We consider $v = \frac{\partial}{\partial x}$ and $w = x * \frac{\partial}{\partial z} + \frac{\partial}{\partial y}$.
I need to first find the Lie bracket between them which i get to be: $\frac{\partial}{\partial x} * x * \frac{\partial}{\partial z} - x * \frac{\partial^{2}}{\partial z \partial x}.$
Now assuming $f$ is smooth, and $L_{v}f = L_{w}f = 0,$ i need to show that $f$ is constant.

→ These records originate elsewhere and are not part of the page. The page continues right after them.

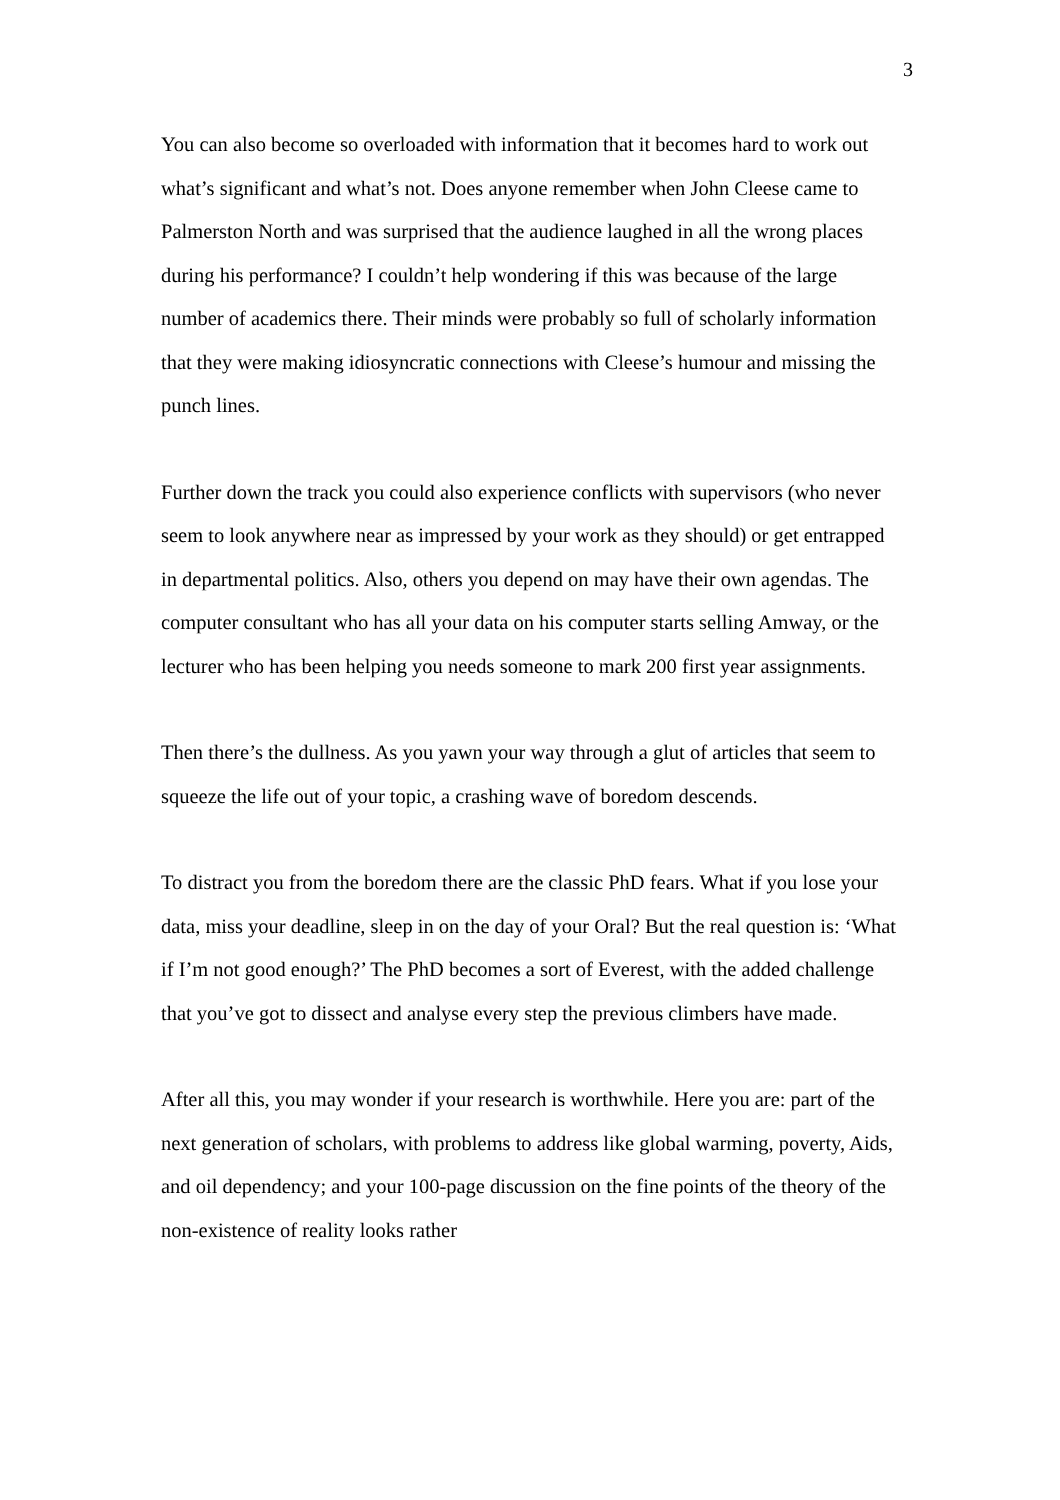3
You can also become so overloaded with information that it becomes hard to work out what’s significant and what’s not. Does anyone remember when John Cleese came to Palmerston North and was surprised that the audience laughed in all the wrong places during his performance? I couldn’t help wondering if this was because of the large number of academics there. Their minds were probably so full of scholarly information that they were making idiosyncratic connections with Cleese’s humour and missing the punch lines.
Further down the track you could also experience conflicts with supervisors (who never seem to look anywhere near as impressed by your work as they should) or get entrapped in departmental politics. Also, others you depend on may have their own agendas. The computer consultant who has all your data on his computer starts selling Amway, or the lecturer who has been helping you needs someone to mark 200 first year assignments.
Then there’s the dullness. As you yawn your way through a glut of articles that seem to squeeze the life out of your topic, a crashing wave of boredom descends.
To distract you from the boredom there are the classic PhD fears. What if you lose your data, miss your deadline, sleep in on the day of your Oral? But the real question is: ‘What if I’m not good enough?’ The PhD becomes a sort of Everest, with the added challenge that you’ve got to dissect and analyse every step the previous climbers have made.
After all this, you may wonder if your research is worthwhile. Here you are: part of the next generation of scholars, with problems to address like global warming, poverty, Aids, and oil dependency; and your 100-page discussion on the fine points of the theory of the non-existence of reality looks rather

I am trying to show that $L_{u}f = 0$ for all vectors $u$ first, and then use $f(\gamma(1)) - f(\gamma(0)) = \int_0^1 L_{\gamma(t)}f\,dt.$
But i am at a loss because, i need the gradient of $f$ to compute $L_{u}f$.
Thanks in advance.
You messed something up in the first computation - the Lie bracket of two vector fields is always a vector field. In this case we have $$[\partial_x, x\partial_z + \partial_y] = [\partial_x, \partial_y] + \partial_x\circ(x\partial_z) - x\partial_z \circ \partial_x = (\partial_x x)\partial_z = \partial_z.$$
For the second question, remember that the Lie derivative of a function is just the usual directional derivative - so if we can show $L_u f = 0$ for all $u$ in a basis/frame then $f$ must be (locally) constant. We are given $L_v f = L_w f = 0$, which implies that $L_{[v,w]} f = (L_v L_w -L_w L_v)f=L_v(0)-L_w(0)=0$. We now have the facts
$$ \partial_x f = x \partial_z f + \partial_y f = \partial_z f = 0.$$
Substituting $\partial_z f = 0$ into the middle expression gives $\partial_y f = 0$; so we have $\partial_x f = \partial_y f = \partial_z f = 0$.